Machine Learning Methods Used in Marketing Research: Classification

Introducing Neural Networks, Decision Trees and Support Vector Machines

Leonie Gehrmann & Dr. Sabrina Haas

In this day and age, big data has become a frequently used term to characterize data with a high velocity, volume, and variety (Chintagunta et al. 2016). For one, much of the data used today is available almost instantly. Further, developments such as the extensive usage of smartphones and social media have contributed to the ease with which personal data can be tracked, resulting in large databases for firms to draw from. Finally, existing numerical data is now extended by images, videos, and texts. Arguably, most of this data remains unexploited by both marketing practitioners and researchers alike. However, by adopting methods from fields such as machine learning and data science, valuable insights can be drawn, facilitating and refining marketing practices. For example, Kosinski et al. (2013) show that mining Facebook data provides an accurate prediction of individuals’ psychodemographic profiles, which can be used for targeting.

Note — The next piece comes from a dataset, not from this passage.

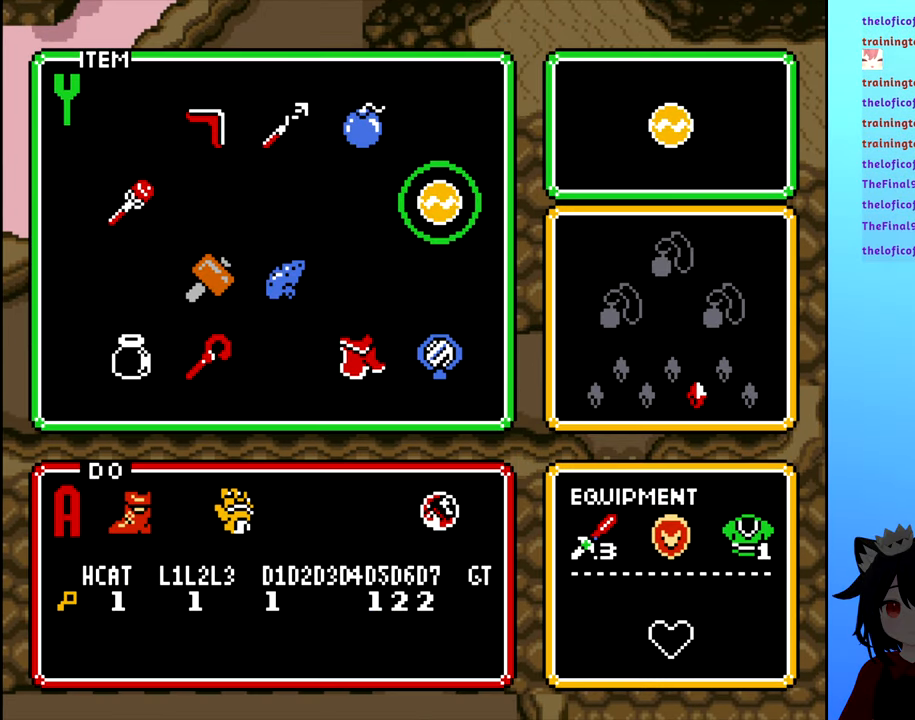
{"buttons": [], "events": [[150, "DPAD_UP", "down"], [234, "DPAD_UP", "up"], [400, "START", "down"], [500, "START", "up"]]}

Interest in machine learning and artificial intelligence has surged in recent years with these buzzwords garnering widespread recognition in both business practice and research. Machine learning, or the capability of computers to learn and generate insights from data without being told specifically what to look for, belongs to the field of artificial intelligence (Balducci and Marinova 2018). By making use of the patterns found in most nonrandom data, a machine learning algorithm derives information on the properties of training data to learn a generalizable model (Segaran 2007, p.3). Thereby, it uses the aspects it considers important to consequently make predictions for previously unseen data (Segaran 2007, p.3). While machine learning methods that train using an exemplary set of inputs and corresponding outputs are cases of supervised learning, unsupervised learning methods do not have labeled examples to learn from, requiring the computer to find an unknown structure in a given data set (Balducci and Marinova 2018). This blog post will introduce the supervised task of classification, briefly explain three classification algorithms, and highlight recent marketing research addressing one of them, the support vector machine (SVM).

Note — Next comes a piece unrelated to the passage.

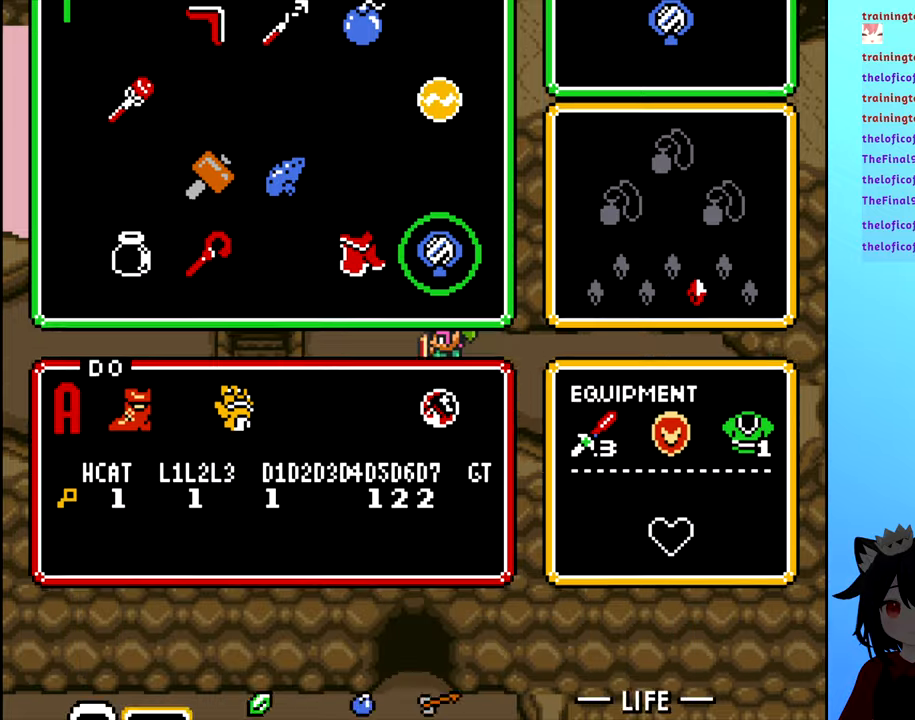
{"buttons": [], "events": []}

Classification techniques are regularly employed to make sense of both structured and unstructured data. Thereby, the lack of flexibility of rule-based approaches is solved through machine learning methods (Segaran 2007, p.118). Applications of machine learning to classification tasks allow for the recognition of complex patterns, the distinction between objects dependent on their patterns, and finally the prediction of an object’s class (Huang and Luo 2016). A classifier is given some set of data with items, their features, and class labels from which it learns with the goal of classifying previously unseen data. All classification methods aim to assign an input vector to a finite number of discrete and usually disjoint classes (Bishop 2006, p.179). In general, classification often finds its use in the preprocessing and automatic organization of data, which allows for a quick and accurate retrieval of data points in large databases (Datta et al. 2008).

Besides SVMs, common machine learning classification techniques include neural networks and decision trees. All neural networks contain a set of neurons, or nodes, that are connected by synapses Figure 1 here (Segaran 2007, p.74 & p.285). Each synapse has an associated weight that determines the degree of influence the output of one neuron has on the activation of another. Neural networks can start with random weights for the synapses and learn through training (Segaran 2007, p.287). Most commonly, the network is fed an exemplary input and corresponding output and adjusts the weights of each synapse proportionally to their contribution to the nodes in the output layer, a process called backpropagation (Segaran 2007, p.287). The training occurs slowly, allowing the classification of an item to improve with the number of times it is seen and preventing an overcompensation in response to noisy data (Segaran 2007, p.287). Overall, neural networks capture the interdependence between features by allowing the probability of one feature to vary with the presence of others (Segaran 2007, p.140). Additionally, they are applicable to cases with a continuous stream of training data due to their incremental training (Segaran 2007, p.288). However, in cases with an abundance of nodes and synapses in hidden layers, this algorithm resembles a black box, making it impossible for researchers to understand the rationale behind classifications (Segaran 2007, p.288).

Neural Networks

The concept of decision trees is likely one of the more generally known classification methods, since it proves a straightforward graphical representation of a decision. As a simple machine learning method, items are classified by beginning at the top node and following a sequence of yes or no decisions until the final node and predicted class is reached (Crone et al. 2006). A common training method is to build the tree from the top, with the choice of each next division criteria maximizing the information gain until further division of the data on each branch does not result in any additional information gain (Segaran 2007, p.283). The intuitive interpretation of decision trees is one of the reasons for their widespread application in business analysis (Segaran 2007, p.155). The ability to understand which variables contribute to the classification and which do not provides practitioners with valuable information for topics such as cost saving and targeting (Segaran 2007, p.164). Furthermore, decision trees are valuable due to their capability of handling both categorical and numerical input data (Segaran 2007, p.164). Nevertheless, since decision points can only divide numerical values at some break point, they are less adequate for cases with complex relationships between numerical inputs or with many numerical inputs and outputs (Segaran 2007, p.165).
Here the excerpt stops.